(Records from a data collection)
+===+

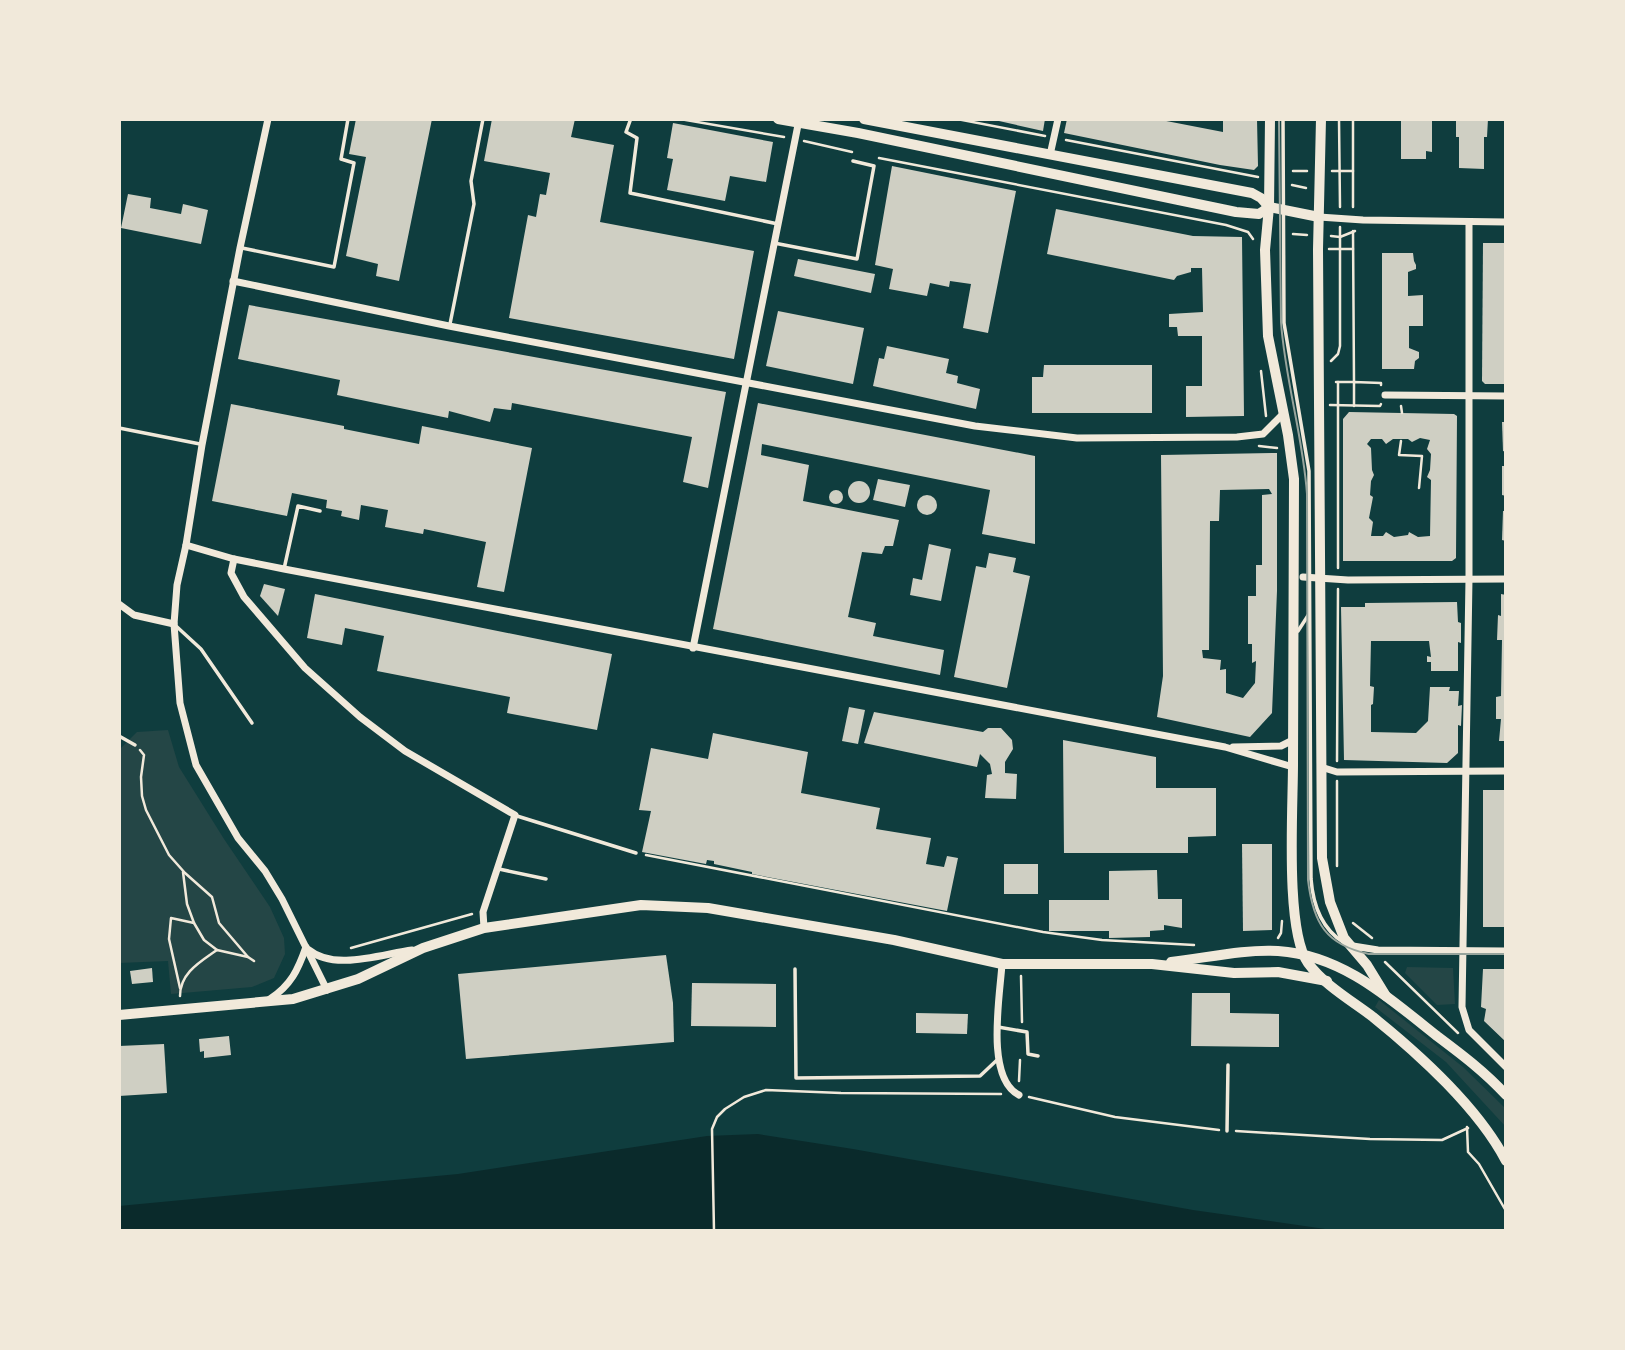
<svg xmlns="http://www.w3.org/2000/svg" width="1625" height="1350" font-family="'Roboto Condensed',sans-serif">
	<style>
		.green { fill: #244646 }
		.water { fill: #0a2a2b }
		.building { fill: #cfcfc3; fill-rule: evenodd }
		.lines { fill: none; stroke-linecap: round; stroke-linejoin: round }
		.path { stroke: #f1e9da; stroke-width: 2.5 }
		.service { stroke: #f1e9da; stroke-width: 3.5 }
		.minor { stroke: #f1e9da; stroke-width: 7 }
		.secondary { stroke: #f1e9da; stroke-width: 10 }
		.tram { stroke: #97a49c; stroke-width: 2 }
	</style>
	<rect width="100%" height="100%" fill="#0f3d3e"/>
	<!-- green -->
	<g class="green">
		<path d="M168,730L179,767L224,839L270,907L284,938L285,954L274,978L252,987L171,994L168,961L119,963V750L137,732Z"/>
		<path d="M1407,967L1453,968L1455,1004L1437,1005L1405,973Z"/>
		<path d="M1379,1000L1463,1067L1506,1109V1127L1446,1062L1375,1007Z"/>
	</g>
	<!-- water -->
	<path class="water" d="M758,1134L853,1149L1193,1210L1339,1231H119V1206L458,1174L707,1136Z"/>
	<!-- building -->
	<g class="building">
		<path d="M356,119H432L399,281L376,276L378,264L346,256L366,157L349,154Z"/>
		<path d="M492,119H575L571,137L614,145L600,222L754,251L734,359L509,318L528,215L536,217L540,194L546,195L550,173L484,161Z"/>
		<path d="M990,119H1045L1043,131Z"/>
		<path d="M1067,119H1156L1223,132V119H1257L1258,166L1254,170L1220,165L1064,133Z"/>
		<path d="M1401,119H1432V152L1426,151V159H1401Z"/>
		<path d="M1456,119H1488L1487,137H1484V169L1459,168V137H1456Z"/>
		<path d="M673,123L773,142L766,182L730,176L725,201L667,190L673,159L667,158Z"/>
		<path d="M892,166L1016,191L988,333L963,328L971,284L950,281L949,287L930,283L927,296L889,289L893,269L875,265Z"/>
		<path d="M128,194L151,198L150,208L181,214L183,204L208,210L201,244L121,228Z"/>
		<path d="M1056,209L1193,236L1242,237L1244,416L1186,417V386H1202V336H1178L1177,327H1169V314L1203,312L1202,268H1191V272L1177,276L1174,280L1047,254Z"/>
		<path d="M1483,243H1506V384H1485L1482,381Z"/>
		<path d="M1382,253H1413L1414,261L1416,265V269L1408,272V296L1423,295V326H1409V348L1419,352V358L1415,361L1414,369H1382Z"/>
		<path d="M798,259L875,274L871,293L794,276Z"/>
		<path d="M249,305L726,392L708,488L683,482L692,437L512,403L511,410L494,408L490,422L449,411L448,418L337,395L340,380L238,359Z"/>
		<path d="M778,311L864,328L853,384L766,366Z"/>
		<path d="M887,346L949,359L946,373L958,376L957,383L980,389L976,409L873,386L879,358L884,359Z"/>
		<path d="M1044,365H1152V413H1032V377H1043Z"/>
		<path d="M758,403L1035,456V544L982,534L990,490L762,444L761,455L809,465L803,501L899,520L893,546H885L882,554L862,552L848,617L876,623L873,636L944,650L940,675L713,629Z"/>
		<path d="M231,404L344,426V429L419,444L422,426L532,448L504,592L477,587L486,542L424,529L423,534L385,527L388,510L361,505L359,520L341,516L342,511L326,508L327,500L292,493L287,516L212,501Z"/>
		<path d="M1349,412L1454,414L1457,416L1456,558L1452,561H1343V419ZM1420,438L1430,440L1427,449L1431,454L1430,470L1427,477L1431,480L1430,536L1418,537L1409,532L1408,535L1394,537L1386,532L1383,536H1371L1373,522L1369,518L1373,497L1370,495L1371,481L1374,475L1372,470L1371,448L1367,444L1371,439H1382L1386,444L1393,439H1408L1412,442Z"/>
		<path d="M1502,422H1506V452L1503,451Z"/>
		<path d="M1277,453V591L1272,713L1250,737L1157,717L1163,676L1161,455ZM1269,489L1272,494L1262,495V565H1256V596H1248V644H1252V663L1256,661L1255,683L1243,698L1226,693V669L1220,670L1221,660L1203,658L1202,650H1209L1210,521H1219L1220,490Z"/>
		<path d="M1502,466H1506V496L1502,495Z"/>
		<path d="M878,479L910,485L905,507L873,500Z"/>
		<circle cx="859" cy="492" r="11"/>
		<circle cx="836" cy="497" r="7"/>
		<circle cx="927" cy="505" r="10"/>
		<path d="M1503,511H1506V541L1502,540Z"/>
		<path d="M929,544L951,549L941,601L910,595L913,578L922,580Z"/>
		<path d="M989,553L1016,558L1013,572L1030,576L1007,688L954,677L976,566L986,568Z"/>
		<path d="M264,584L285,589L278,616L260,596Z"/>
		<path d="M315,594L612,654L597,730L507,713L510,697L377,671L384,636L345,628L342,645L307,638Z"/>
		<path d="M1501,594L1506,595V741H1499L1501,719H1496V697L1501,696L1502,640H1497L1498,615L1501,616Z"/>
		<path d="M1457,602L1458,622L1461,623V643L1458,642V671H1431V662H1427V656L1431,657L1429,641H1371L1370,686L1374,687L1373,704L1371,705V732L1416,733L1428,721L1430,687H1450L1449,691H1459L1458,706L1462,705L1461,726L1458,725V753L1447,763L1344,760L1341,607H1365V603Z"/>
		<path d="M849,707L865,710L858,744L842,741Z"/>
		<path d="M874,712L983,732L988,728H1001L1012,740L1013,749L1005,762V773L1017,774L1016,799L985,798L987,775L992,774L990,764L980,754L977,767L864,743Z"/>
		<path d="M713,733L808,752L801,793L880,808L876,829L931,838L926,864L944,867L947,856L958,858L947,911L752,874V872L714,864V861L707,860L706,864L642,852L651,811L639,810L651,748L708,759Z"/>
		<path d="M1063,740L1156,757V788H1216V836L1188,837V853H1064Z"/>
		<rect x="1483" y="790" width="23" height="137"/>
		<path d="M1242,844H1272V930L1243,931Z"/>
		<rect x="1004" y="864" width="34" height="30"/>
		<path d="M1157,870L1158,899H1182V928L1164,925V930L1150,931V937L1109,938V931H1049V900H1109V871Z"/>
		<path d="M666,955L673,1003L674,1042L466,1059L458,974Z"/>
		<path d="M152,968L153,982L132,984L130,971Z"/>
		<path d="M1483,969H1506V1042L1484,1021L1486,1009L1481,1007Z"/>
		<path d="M692,983L776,984V1027L691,1026Z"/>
		<path d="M1192,993H1230V1013L1279,1014V1047L1191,1046Z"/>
		<path d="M916,1013L968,1014L967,1034L916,1033Z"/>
		<path d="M229,1036L231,1055L204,1058V1051L200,1052L199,1039Z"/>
		<path d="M164,1044L167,1093L119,1096V1046Z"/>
	</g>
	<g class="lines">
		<!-- path -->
		<g class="path">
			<path d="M680,119L784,137"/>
			<path d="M957,119L1045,136"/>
			<path d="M1339,119L1340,207"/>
			<path d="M1353,119V207"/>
			<path d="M1066,140L1258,177"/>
			<path d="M804,141L852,152"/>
			<path d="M879,158L1226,225L1248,232L1253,239"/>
			<path d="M1293,171H1307"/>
			<path d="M1332,171H1353"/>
			<path d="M1292,185L1306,188"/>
			<path d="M1293,234L1307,235"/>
			<path d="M1331,236L1340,237L1355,231"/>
			<path d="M1329,249H1353"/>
			<path d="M1331,361L1338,354L1340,346V227"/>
			<path d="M1261,371L1266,416"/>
			<path d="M1336,382H1354L1353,231"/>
			<path d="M1330,405L1380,406L1381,404"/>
			<path d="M1354,406V382L1381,383V385"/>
			<path d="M1401,406L1402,413"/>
			<path d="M1401,441L1399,455L1422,456L1419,488"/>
			<path d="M1259,446L1277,448"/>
			<path d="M1338,568V382"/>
			<path d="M140,750L144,755L141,777L142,796L146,810L169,855L185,873L212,897L219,923L248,957L254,961"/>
			<path d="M1337,761L1338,589"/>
			<path d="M646,855L1043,932L1102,940L1194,945"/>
			<path d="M1337,866V781"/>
			<path d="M183,872L187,904L194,923"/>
			<path d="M1353,923L1372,938"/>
			<path d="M1278,938L1281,933L1282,921"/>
			<path d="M351,948L472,914"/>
			<path d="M1385,962L1458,1033"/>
			<path d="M1021,976L1022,1022"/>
			<path d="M180,988L169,939L171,918L194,923L204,940L217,950"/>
			<path d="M180,996C180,973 200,962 217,950L248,957"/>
			<path d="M1019,1081L1020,1060"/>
			<path d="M1029,1097L1115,1117L1219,1130"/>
			<path d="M1467,1127L1468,1152L1479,1164L1506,1211"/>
			<path d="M1236,1131L1370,1139L1442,1140L1468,1128"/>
			<path d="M714,1231L712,1129L717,1117L725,1109L744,1097L766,1090L841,1093L1001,1094"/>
		</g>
		<!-- service -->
		<g class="service">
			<path d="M1283,119L1284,323L1309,471L1311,879C1313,905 1321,928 1343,942"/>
			<path d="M630,121L626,132L637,138L630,193L778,224"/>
			<path d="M774,243L857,259L874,166L853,161"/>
			<path d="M242,248L334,267L354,163L341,159L348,119"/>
			<path d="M450,324L474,204L471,181L483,119"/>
			<path d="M119,428L200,444"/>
			<path d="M284,569L298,506L320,511"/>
			<path d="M176,626L201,649L252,723"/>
			<path d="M1298,631L1309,614"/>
			<path d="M119,736L135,745"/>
			<path d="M517,816L636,853"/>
			<path d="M499,869L546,879"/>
			<path d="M795,969L796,1078L980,1076L997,1060"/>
			<path d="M998,1027L1027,1032L1028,1054L1038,1056"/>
			<path d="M1227,1131L1228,1065"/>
		</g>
		<!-- minor -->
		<g class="minor">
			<path d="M268,119L240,248L202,445L186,545L177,585L174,624L180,703L196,765L238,838L265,871L282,899L327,990"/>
			<path d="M1050,155L1058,119"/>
			<path d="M1319,217L1363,220L1506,222"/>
			<path d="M1469,222V579L1462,1007L1469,1030L1506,1067"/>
			<path d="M233,281L449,326L975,426L1077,438L1237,437L1263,434L1284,413"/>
			<path d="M1385,395L1506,396"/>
			<path d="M186,545L234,559L284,569L1225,747L1293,767"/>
			<path d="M234,559L231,573L244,597L305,668L360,717L405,751L515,815L483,912L484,928"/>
			<path d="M1303,577L1348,580L1506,579"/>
			<path d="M119,604L134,615L174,624"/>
			<path d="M693,648L799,120"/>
			<path d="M1233,747L1281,746L1293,740"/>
			<path d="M1321,767L1337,772L1506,771"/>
			<path d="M1353,946L1378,950L1506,951"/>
			<path d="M309,950C334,971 382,954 412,950"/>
			<path d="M1002,964C1000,996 985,1078 1019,1095"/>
			<path d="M270,999C291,985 298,970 306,947"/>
		</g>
		<!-- secondary -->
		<g class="secondary">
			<path d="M778,119L858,133L1236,212L1259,214L1269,207"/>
			<path d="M864,119L1252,193L1261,198L1269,207"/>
			<path d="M1270,119L1269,207L1265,250L1268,336L1288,435L1294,479C1294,574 1294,669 1293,765C1293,808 1285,931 1308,963C1324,985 1352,1001 1373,1017C1419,1054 1479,1109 1506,1161"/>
			<path d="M1321,119L1318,249L1322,858L1330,902L1344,938L1367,965L1386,996"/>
			<path d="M1269,207L1319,217"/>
			<path d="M1171,962C1206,958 1244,949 1278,951C1342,955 1389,998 1437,1036C1461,1054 1485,1072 1506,1095"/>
			<path d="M119,1015L293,999L358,979L423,948L484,928L641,905L708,908L894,940L1002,964H1152L1234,973L1278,972L1327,981"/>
		</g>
		<!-- tram -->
		<path class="tram" d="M1279,119L1281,322C1285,380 1303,436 1307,494L1308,880C1313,923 1326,945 1369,954H1506"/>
	</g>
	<!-- border -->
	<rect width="1625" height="1350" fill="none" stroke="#f1e9da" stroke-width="242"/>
</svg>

+===+

The line with "<!-- border -->" and all the lines after it in the records above are to be output exactly, with nothing added.

	<!-- border -->
	<rect width="1625" height="1350" fill="none" stroke="#f1e9da" stroke-width="242"/>
</svg>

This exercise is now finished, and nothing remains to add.